Valuation lies…
December 6, 2019My second rant, as sensible cynic, is to highlight a few common features that surface in a business valuation or business exit process:
- Valuations / listing prices are based on a small pool of transaction evidence. Only a very small number of businesses actually sell, yet we use the statistics to value all businesses. Maybe valuations are skewed towards the ones that actually sold.
- Everyone reverts to a basic formula of 3 times profit. There is no market evidence for this. Neighbour Ned’s business sale a few years ago is probably not relevant
- Rules of Thumb (aka ROT) are like Santa, they are legendary and never seem to age.

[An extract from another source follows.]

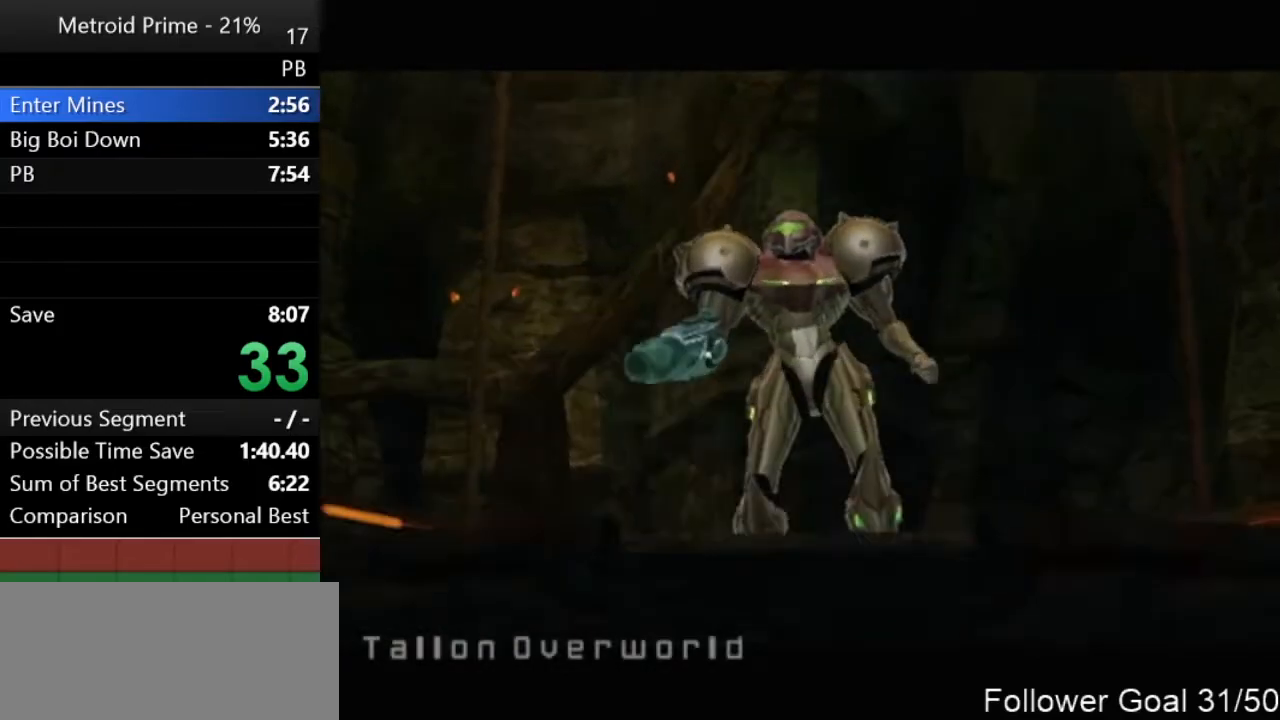
{"buttons": [], "left_stick": "center", "right_stick": "center", "events": []}
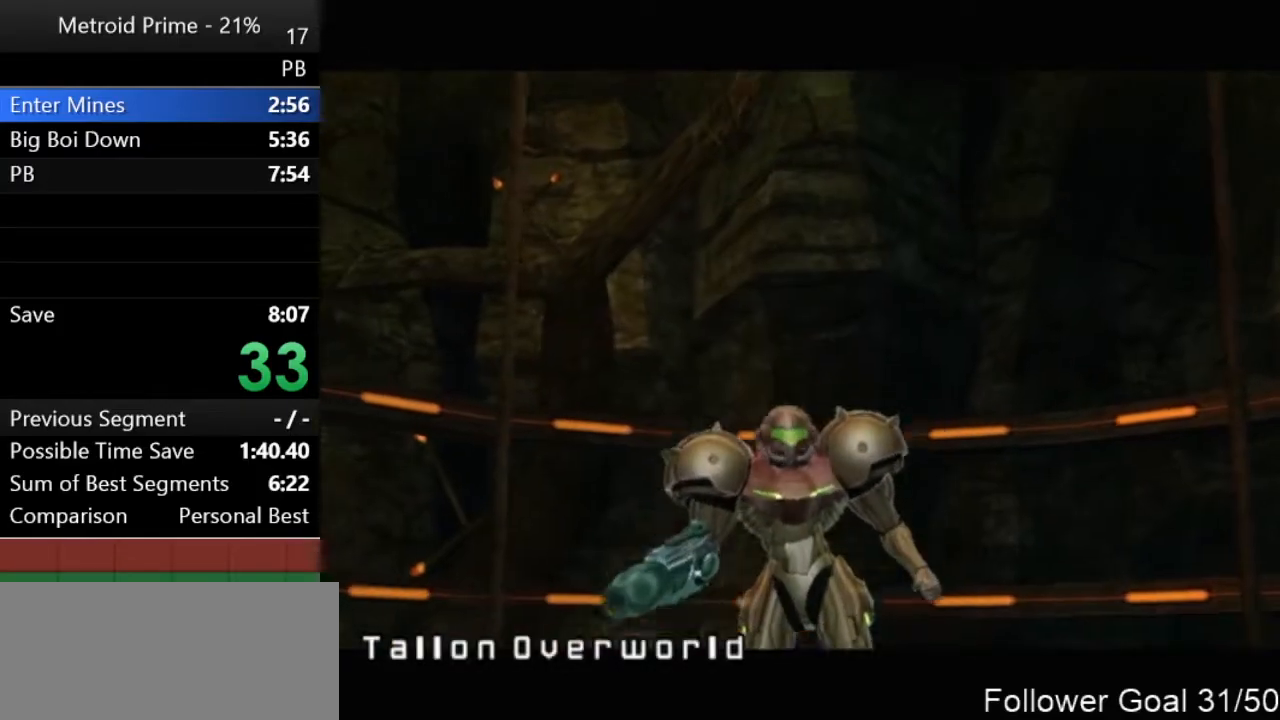
{"buttons": [], "left_stick": "center", "right_stick": "center", "events": []}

- Hindsight is a wonderful invention. Take a look at recent corporate acquisitions to see what the stock market thinks of value compared to the price paid. Many big acquisitions have turned out to destroy not add value
- Owner expectations are too high (see all items above)
- The financials contain a sprinkle of personal banking and real business stuff. A purchaser wants to know the business return, not how you have manipulated the numbers to avoid giving the tax man more than necessary
- Ignore depreciation at your peril. Sure, it may be a fictional accounting thing, but there is a real cost of buying and maintaining equipment. Ignoring depreciation would assume that equipment never needs replacing
- Working capital is not well understood. If you sell your small business with a business broker, the likelihood is that it will be priced based on adjusted profit x multiple + stock. So, you want the purchaser to pay twice for stock?
- Damn taxes – if you actually sell, there may be something called Capital Gains Tax (CGT) that bites. The sale price is not actually what lands in your back pocket.
I guess we are done. More sensible cynic tirades to come.
*Popularised by Mark Twain: “There are three kinds of lies: lies, damned lies and statistics”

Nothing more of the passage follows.